» **Exercise objective**
Locate and copy each line in the data that contains the word "only".
____________________
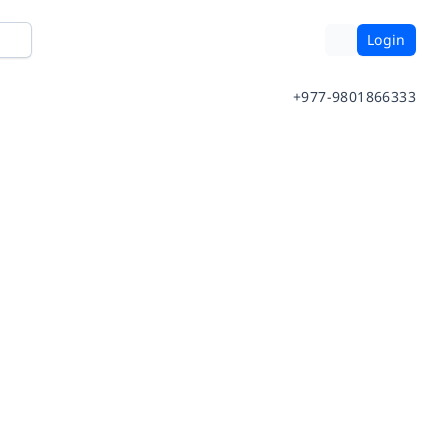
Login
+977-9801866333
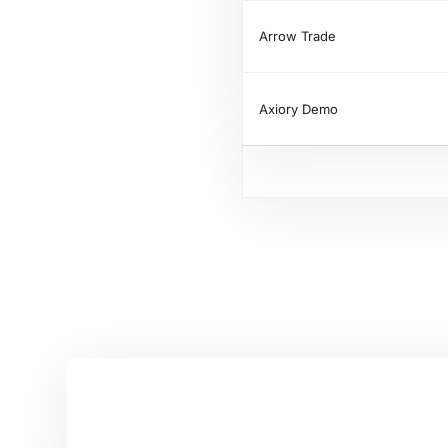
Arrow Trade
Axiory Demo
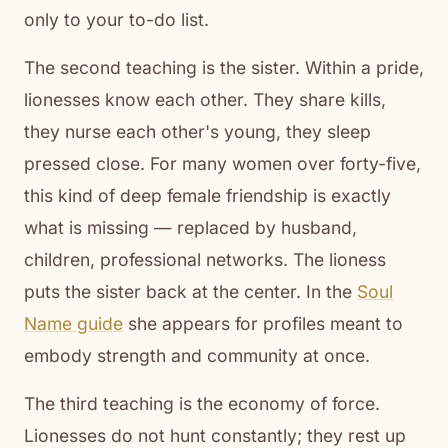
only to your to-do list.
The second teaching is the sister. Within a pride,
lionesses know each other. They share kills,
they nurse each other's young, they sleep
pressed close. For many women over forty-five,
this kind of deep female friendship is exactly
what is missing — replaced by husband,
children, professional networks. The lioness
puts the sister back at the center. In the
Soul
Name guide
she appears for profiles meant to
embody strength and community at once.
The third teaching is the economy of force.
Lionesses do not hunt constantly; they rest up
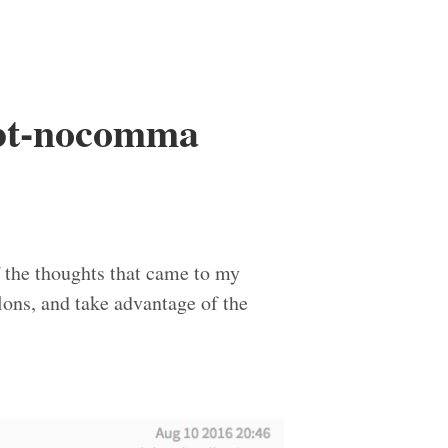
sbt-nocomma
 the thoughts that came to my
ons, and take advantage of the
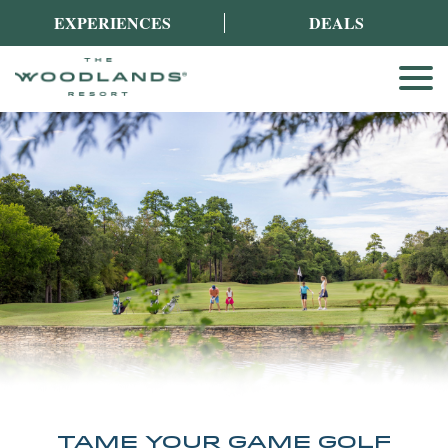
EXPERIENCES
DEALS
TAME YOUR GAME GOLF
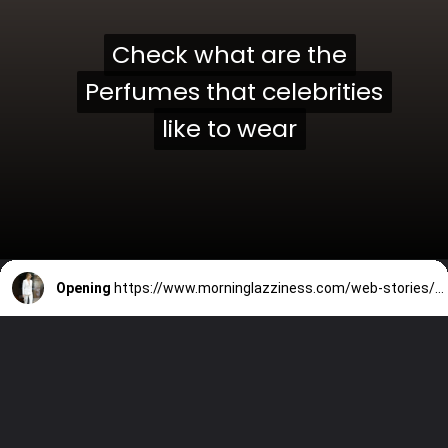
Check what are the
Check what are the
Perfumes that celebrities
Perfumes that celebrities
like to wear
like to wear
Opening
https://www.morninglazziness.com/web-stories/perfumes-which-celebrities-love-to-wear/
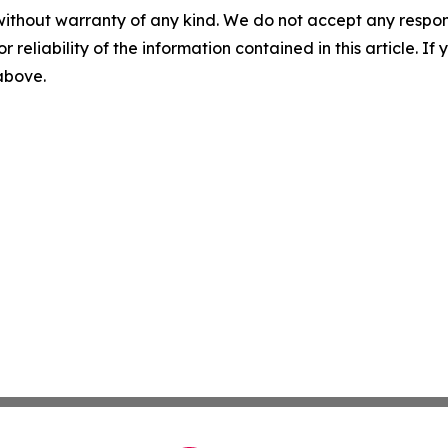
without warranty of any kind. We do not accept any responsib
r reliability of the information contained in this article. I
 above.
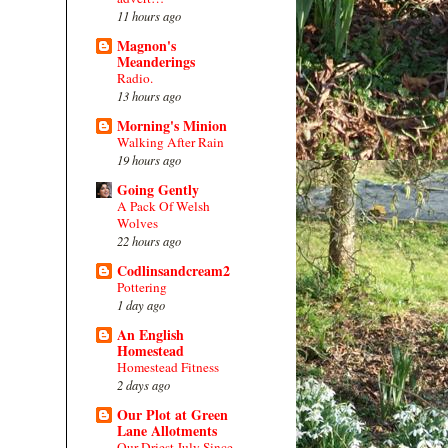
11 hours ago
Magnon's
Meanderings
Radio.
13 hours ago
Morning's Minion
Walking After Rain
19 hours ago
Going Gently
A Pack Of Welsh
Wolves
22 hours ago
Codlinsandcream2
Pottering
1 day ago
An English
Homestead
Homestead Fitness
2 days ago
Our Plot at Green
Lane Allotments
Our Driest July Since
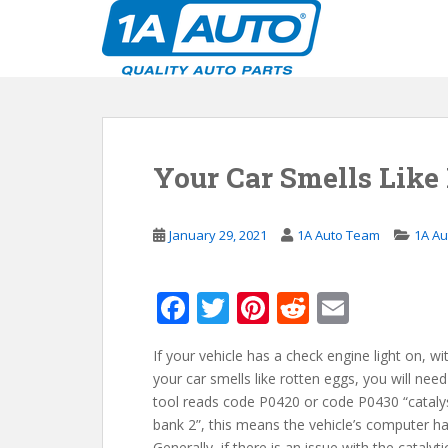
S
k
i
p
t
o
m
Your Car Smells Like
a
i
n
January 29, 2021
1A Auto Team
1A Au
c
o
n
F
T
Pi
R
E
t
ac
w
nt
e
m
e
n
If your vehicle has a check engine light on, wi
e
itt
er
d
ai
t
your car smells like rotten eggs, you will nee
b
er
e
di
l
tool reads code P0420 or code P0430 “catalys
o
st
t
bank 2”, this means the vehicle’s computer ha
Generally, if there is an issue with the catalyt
____________________
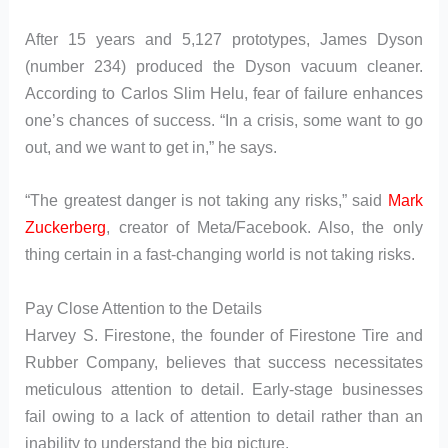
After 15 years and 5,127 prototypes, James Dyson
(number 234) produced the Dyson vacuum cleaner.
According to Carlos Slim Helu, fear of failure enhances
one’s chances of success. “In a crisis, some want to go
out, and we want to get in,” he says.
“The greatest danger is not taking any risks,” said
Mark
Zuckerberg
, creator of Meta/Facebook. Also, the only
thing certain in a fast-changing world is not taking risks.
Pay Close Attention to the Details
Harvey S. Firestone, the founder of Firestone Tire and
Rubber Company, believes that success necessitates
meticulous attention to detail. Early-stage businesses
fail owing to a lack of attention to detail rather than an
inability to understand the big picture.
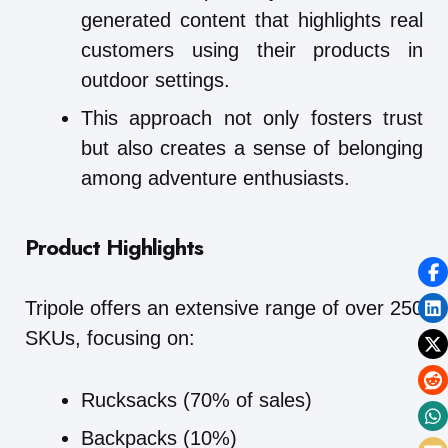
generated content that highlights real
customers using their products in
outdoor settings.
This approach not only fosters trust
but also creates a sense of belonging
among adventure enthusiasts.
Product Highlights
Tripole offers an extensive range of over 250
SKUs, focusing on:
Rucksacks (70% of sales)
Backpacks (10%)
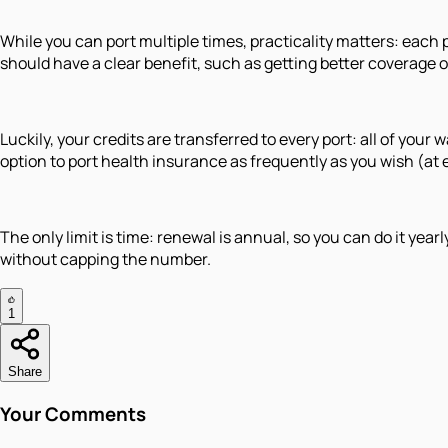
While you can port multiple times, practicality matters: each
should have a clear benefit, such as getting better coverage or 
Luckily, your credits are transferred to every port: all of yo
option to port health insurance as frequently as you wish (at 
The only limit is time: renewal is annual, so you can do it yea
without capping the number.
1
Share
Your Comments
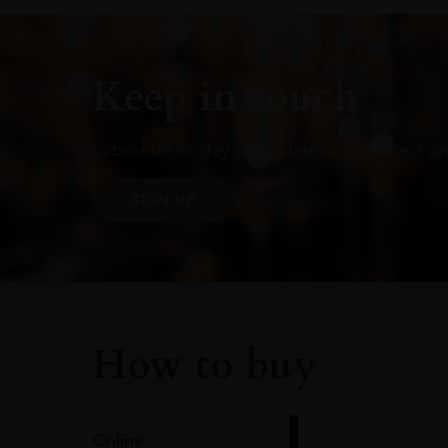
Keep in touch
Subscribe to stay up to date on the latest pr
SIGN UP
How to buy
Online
____________________
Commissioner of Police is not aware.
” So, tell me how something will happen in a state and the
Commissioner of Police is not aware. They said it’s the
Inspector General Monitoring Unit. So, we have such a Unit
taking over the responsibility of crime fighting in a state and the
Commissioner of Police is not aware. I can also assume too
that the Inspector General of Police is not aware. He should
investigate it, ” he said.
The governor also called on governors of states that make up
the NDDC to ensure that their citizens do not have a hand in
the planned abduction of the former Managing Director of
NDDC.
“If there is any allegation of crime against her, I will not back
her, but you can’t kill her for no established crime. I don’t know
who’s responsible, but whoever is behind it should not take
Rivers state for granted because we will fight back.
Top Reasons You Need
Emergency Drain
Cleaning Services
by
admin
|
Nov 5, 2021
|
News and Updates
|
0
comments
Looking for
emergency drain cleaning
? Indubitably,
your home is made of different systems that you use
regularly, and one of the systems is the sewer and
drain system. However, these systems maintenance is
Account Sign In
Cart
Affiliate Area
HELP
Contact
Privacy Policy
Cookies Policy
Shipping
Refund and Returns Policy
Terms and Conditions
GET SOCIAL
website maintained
____________________
» **Task result**
only to your to-do list.
, creator of Meta/Facebook. Also, the only
This approach not only fosters trust
The only limit is time: renewal is annual, so you can do it yea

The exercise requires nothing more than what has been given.